* Dataset entries:
— START —

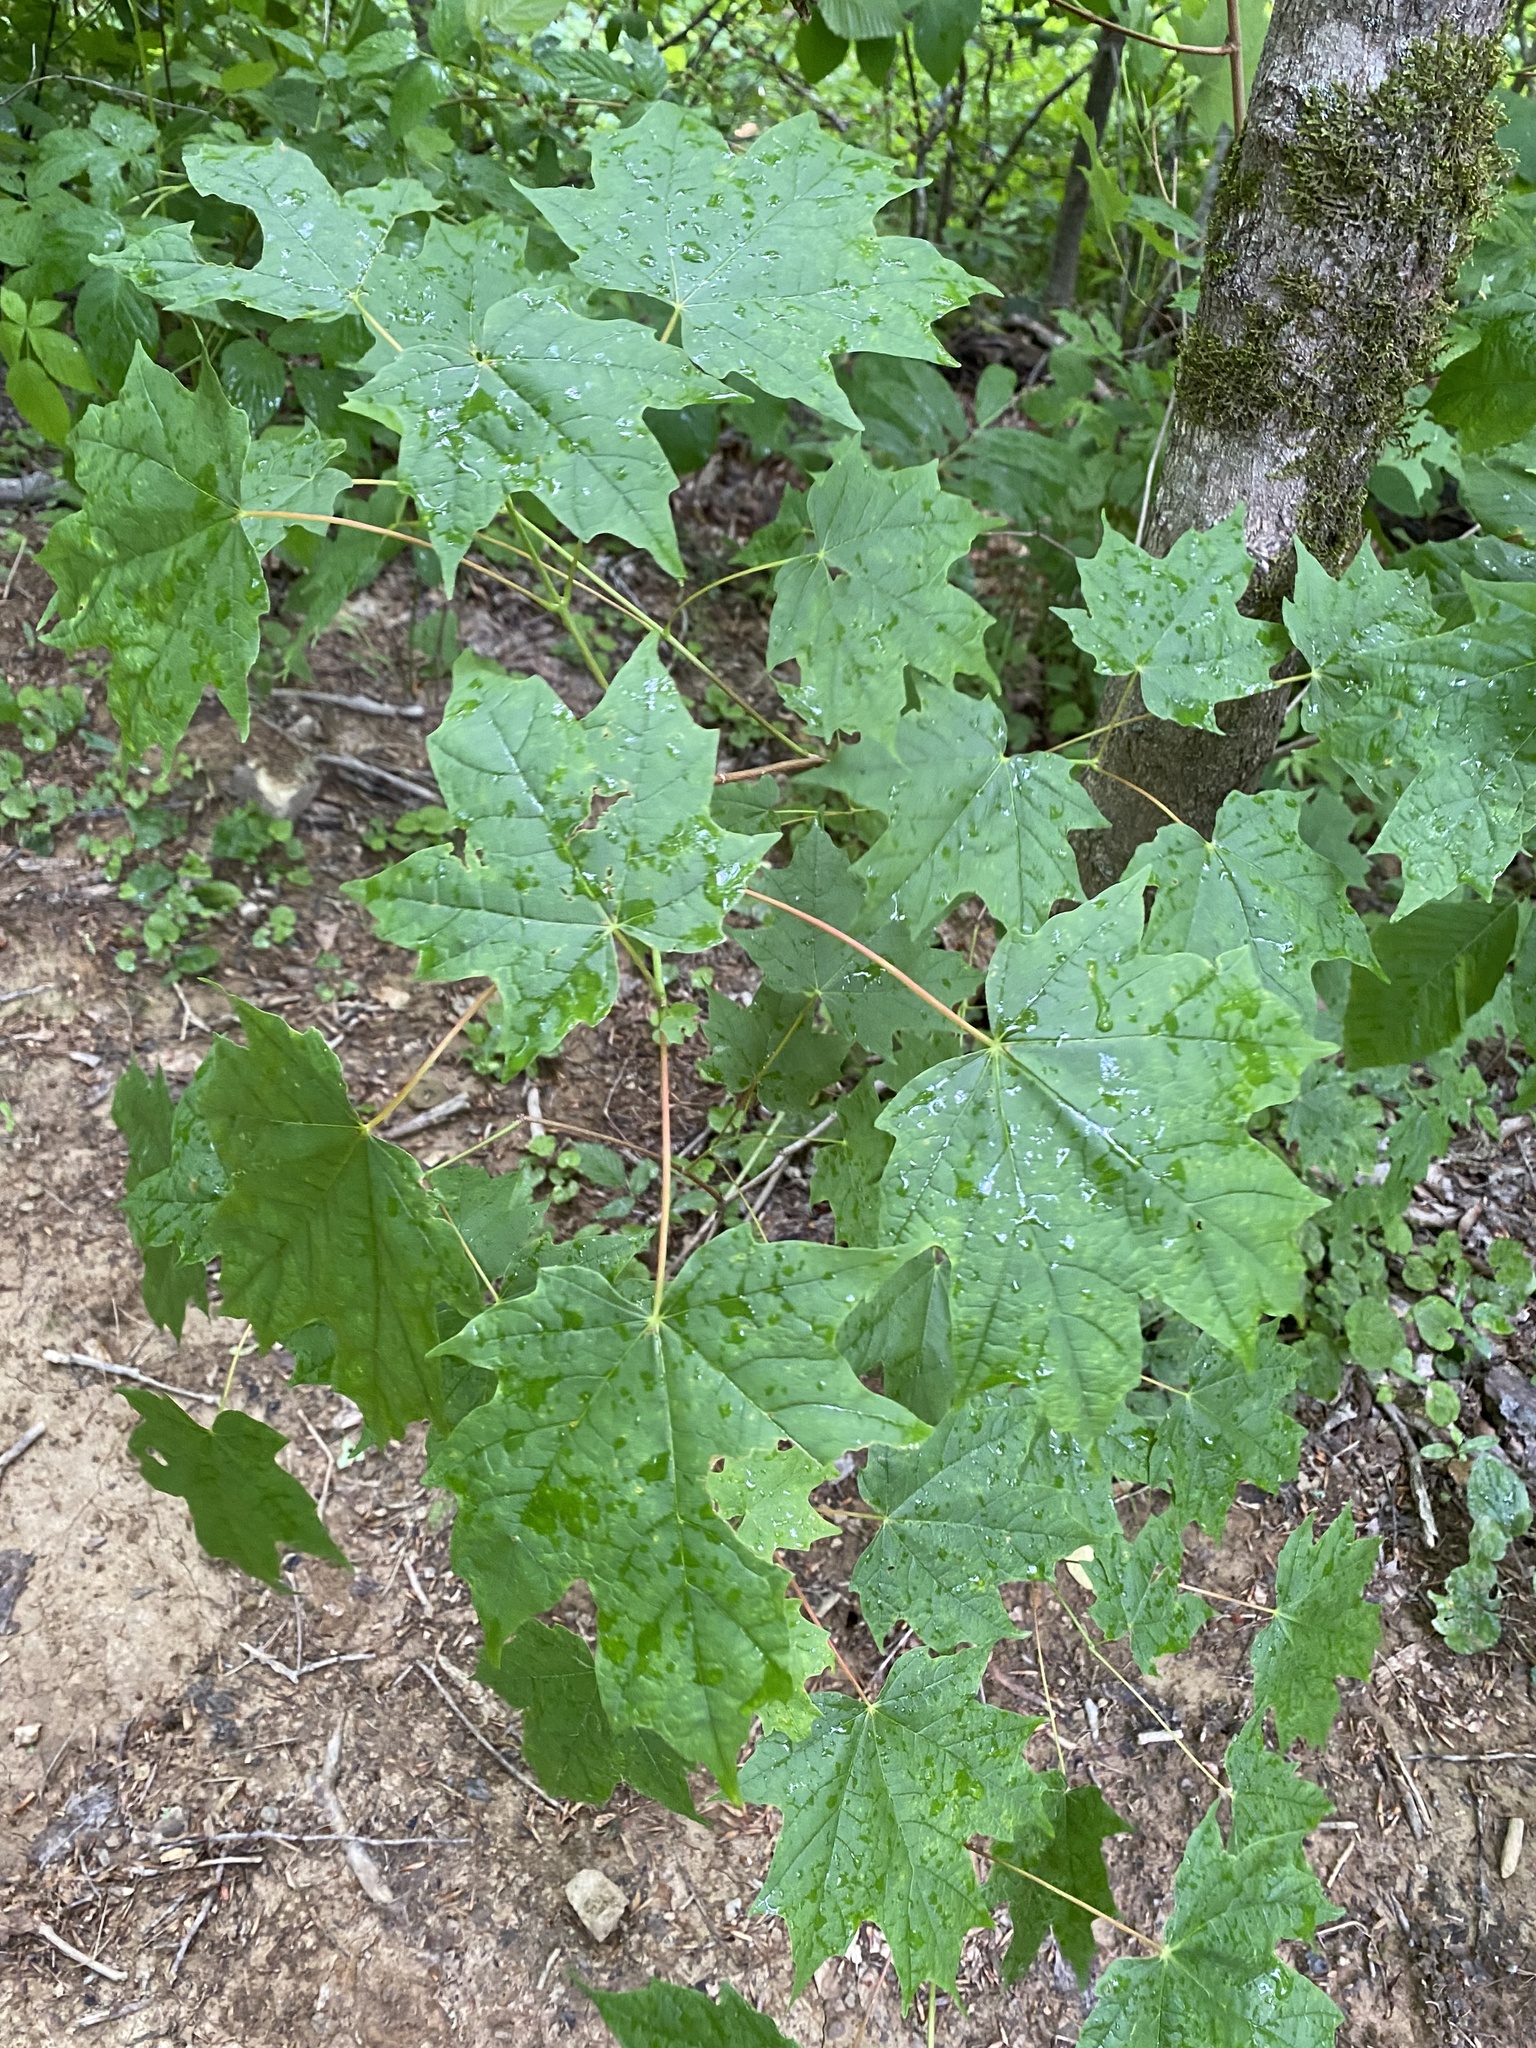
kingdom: Plantae
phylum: Tracheophyta
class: Magnoliopsida
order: Sapindales
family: Sapindaceae
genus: Acer
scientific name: Acer saccharum
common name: Sugar maple
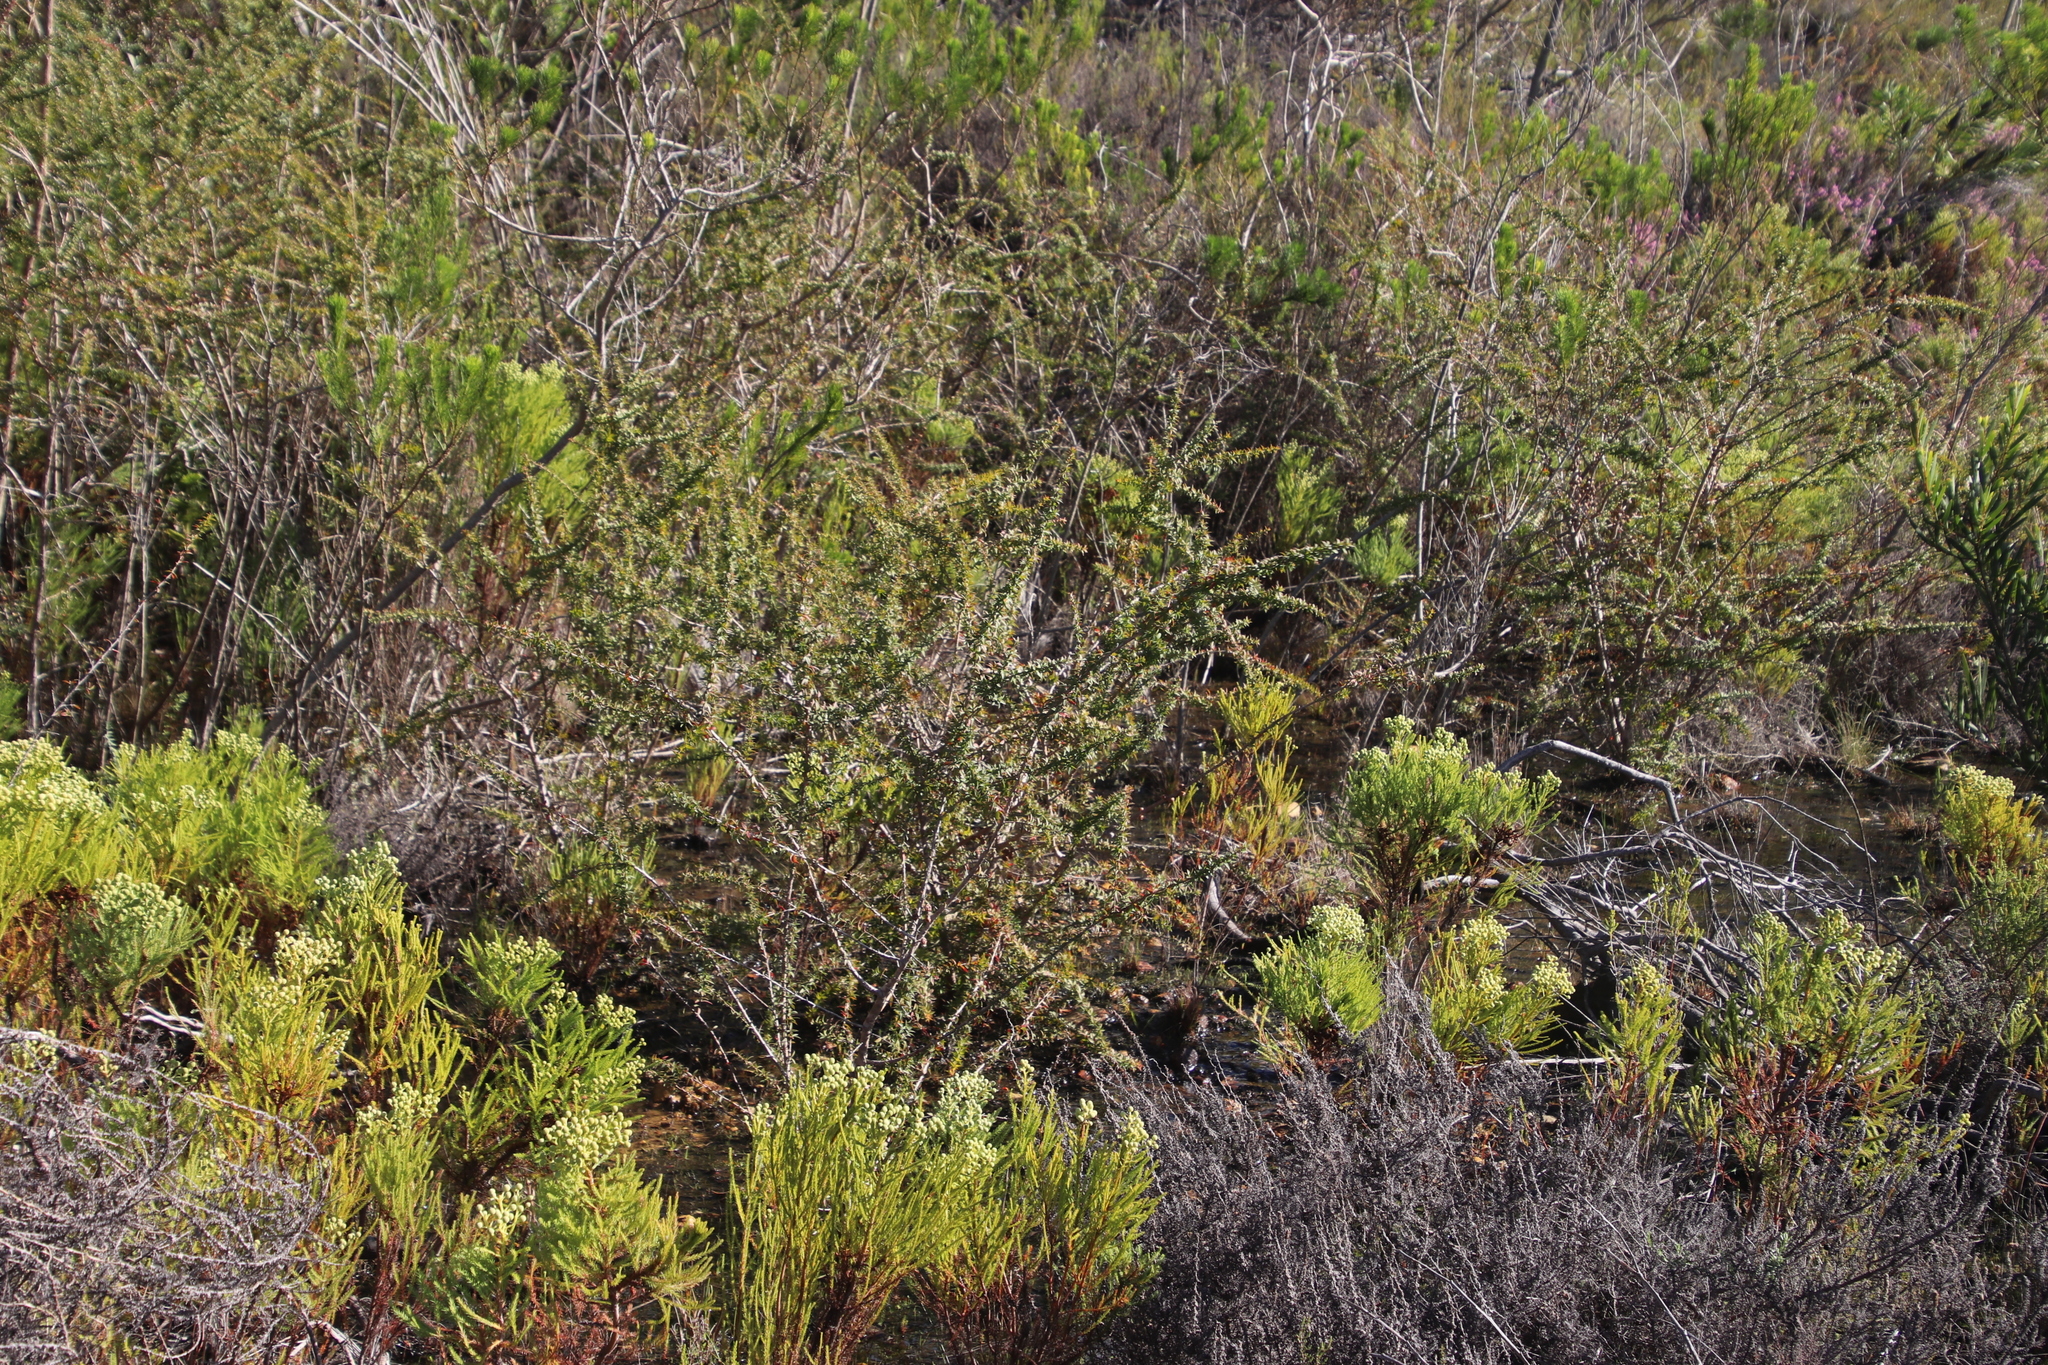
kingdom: Plantae
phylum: Tracheophyta
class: Magnoliopsida
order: Myrtales
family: Myrtaceae
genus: Leptospermum
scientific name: Leptospermum squarrosum
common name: Peach-blossom teatree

— END —

* Problem to solve: Please rewrite the lines of all the records above, replacing "common name" with "vernacular name" and leaving everything else unchanged. Omit the pictures.

* Solution to the problem:
kingdom: Plantae
phylum: Tracheophyta
class: Magnoliopsida
order: Sapindales
family: Sapindaceae
genus: Acer
scientific name: Acer saccharum
vernacular name: Sugar maple
kingdom: Plantae
phylum: Tracheophyta
class: Magnoliopsida
order: Myrtales
family: Myrtaceae
genus: Leptospermum
scientific name: Leptospermum squarrosum
vernacular name: Peach-blossom teatree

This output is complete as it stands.